While the polling hasn't been great I have gone back and looked at 32 states that had enough polling to be able to test this theory. My pre-requisite for including a state in the testing what that the state had done at least one poll since the start of 2016 and within two weeks of that state's primary or caucus.
This left the states and territories following off the list:
Alaska
Minnesota
Vermont
Maine
Puerto Rico
Hawaii
US Virgin Islands
Washington D.C.
Guam
Northern Marianas
American Samoa
North Dakota
Wyoming
Colorado
I also have excluded polling from the most recent primaries in West Virginia and Nebraska as Trump is the only one left in the race.
The way in which I assigned how the averages of the polls did in each state was in three categories; over polled(with the addition of slight/very over polled), even, and under polled (with the addition of slight/very under polled).
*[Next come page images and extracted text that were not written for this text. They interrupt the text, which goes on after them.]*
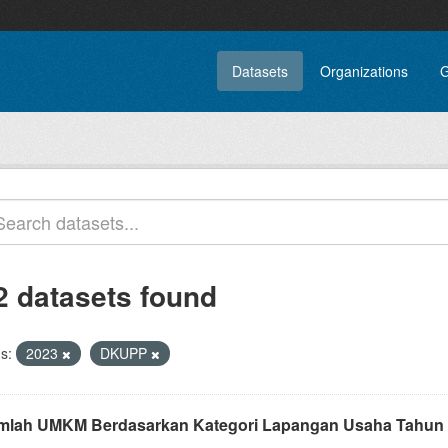
Datasets
Organizations
G
2 datasets found
s:
2023
DKUPP
mlah UMKM Berdasarkan Kategori Lapangan Usaha Tahun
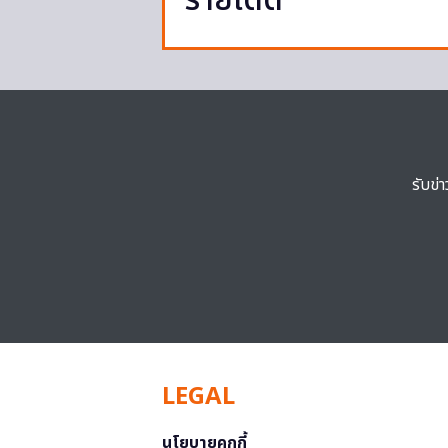
รายได้ดี
รับข่
LEGAL
นโยบายคุกกี้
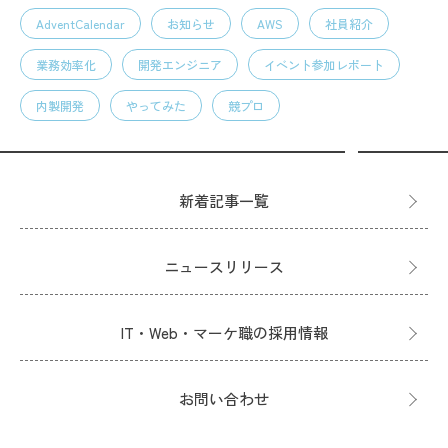
AdventCalendar
お知らせ
AWS
社員紹介
業務効率化
開発エンジニア
イベント参加レポート
内製開発
やってみた
競プロ
新着記事一覧
ニュースリリース
IT・Web・マーケ職の採用情報
お問い合わせ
If the polling averages were 2% or better I marked them as even.
If the polling averages were between 3-4% I marked them as slightly over/under.
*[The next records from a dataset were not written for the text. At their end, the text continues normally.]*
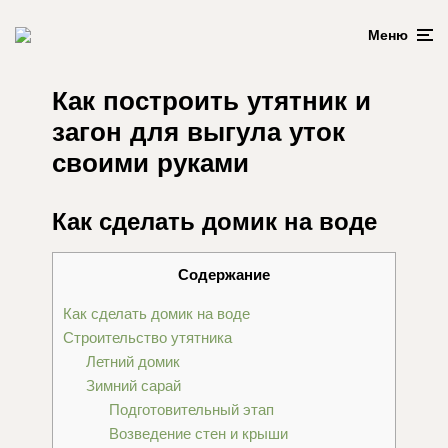
Меню
Как построить утятник и
загон для выгула уток
своими руками
Как сделать домик на воде
Содержание
Как сделать домик на воде
Строительство утятника
Летний домик
Зимний сарай
Подготовительный этап
Возведение стен и крыши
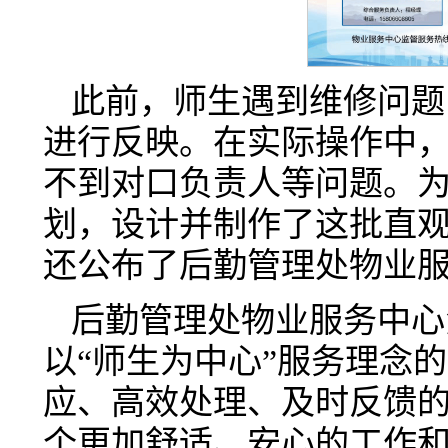
此前，师生遇到维修问题
进行反映。在实际操作中
不到对口负责人等问题。
划，设计并制作了这批直观
还公布了后勤管理处物业
后勤管理处物业服务中心
以“师生为中心”服务理念
应、高效处理、及时反馈
个更加舒适、安心的工作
If the polling averages were between 5% I marked them as over/under.
If the polling averages were over 7% I marked them as very over/under.
DONALD TRUMP:
What I found among the 32 races I did test show that Donald Trump's performed worse than his poll numbers in 9 races. Of those races he performed slightly worse in three states and very worse in one race, Kansas, where he was polling at 35% and actually only garnered 23%
He performed better than the polls in 11 states. In two states he performed slightly better than the polls indicated and also performed way better in two states. In those two states, Arizona and Pennsylvania, he garnered 10% and 8% better than the average had indicated.
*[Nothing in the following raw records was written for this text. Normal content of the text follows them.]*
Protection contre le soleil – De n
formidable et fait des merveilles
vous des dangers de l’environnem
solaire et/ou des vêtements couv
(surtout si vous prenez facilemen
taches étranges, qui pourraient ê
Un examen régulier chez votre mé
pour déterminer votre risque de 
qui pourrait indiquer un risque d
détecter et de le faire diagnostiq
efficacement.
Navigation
Here's the catch, he performed within the 2% mark meaning the polls essentially got the data right in 12 of the states.
TED CRUZ:
You may be shocked at the outcomes in regards to Ted Cruz. For all the talk that the polls had under polled Trump, Cruz was actually the victim much more.
Let us look at the over performances first. Of the 32 states I looked at Cruz did worse than the polls in five states. Of those five two states were marked as slightly over polled.
Ted Cruz performed better than the polling indicated in 21 of the 32 states. Among the 21 he had 6 slightly better performances and a whopping 11 states where he performed much better than the polls indicated. Of those 11 states on 2 of his performances improved by less than 10% over the polls. In Idaho the polls had him at 19%, yet he won with 45%.
He performed about how the polls said he would in eight states.
JOHN KASICH:
Kasich has gotten a reputation for being Mr. Consistent. His polling averages are no different.
Only five states predicted that he would do better than he actually did with two of those slightly over polling Kasich.
He performed better in only 6 states. Of those six he was slightly better in two states and much better in two as well.
He performed about how the polls predicted in 11 states, which is a huge indicator of why he never had much of a chance outside of Ohio.
To sum of the numbers Trump did better or worse than the polls in 21 of the 32 states, Cruz did better or worse in 24 of the 32 states, and Kasich did better or worse in 11 of the 32 states.
While the bottom of the polls performed about where they were expected the top of the polls was very fluid. Overall, the polls performed much better than I had previously thought and while Trump did have more states that he performed better than worse, he had more states that he essentially equaled what the polls were saying, which is the exact opposite of what the media has been portraying.
Ted Cruz was actually the candidate on the Republican side that was outperforming the polls. However, since the media was all about Trump and how he was doing "better than expected" Cruz could not turn a lot of those into wins.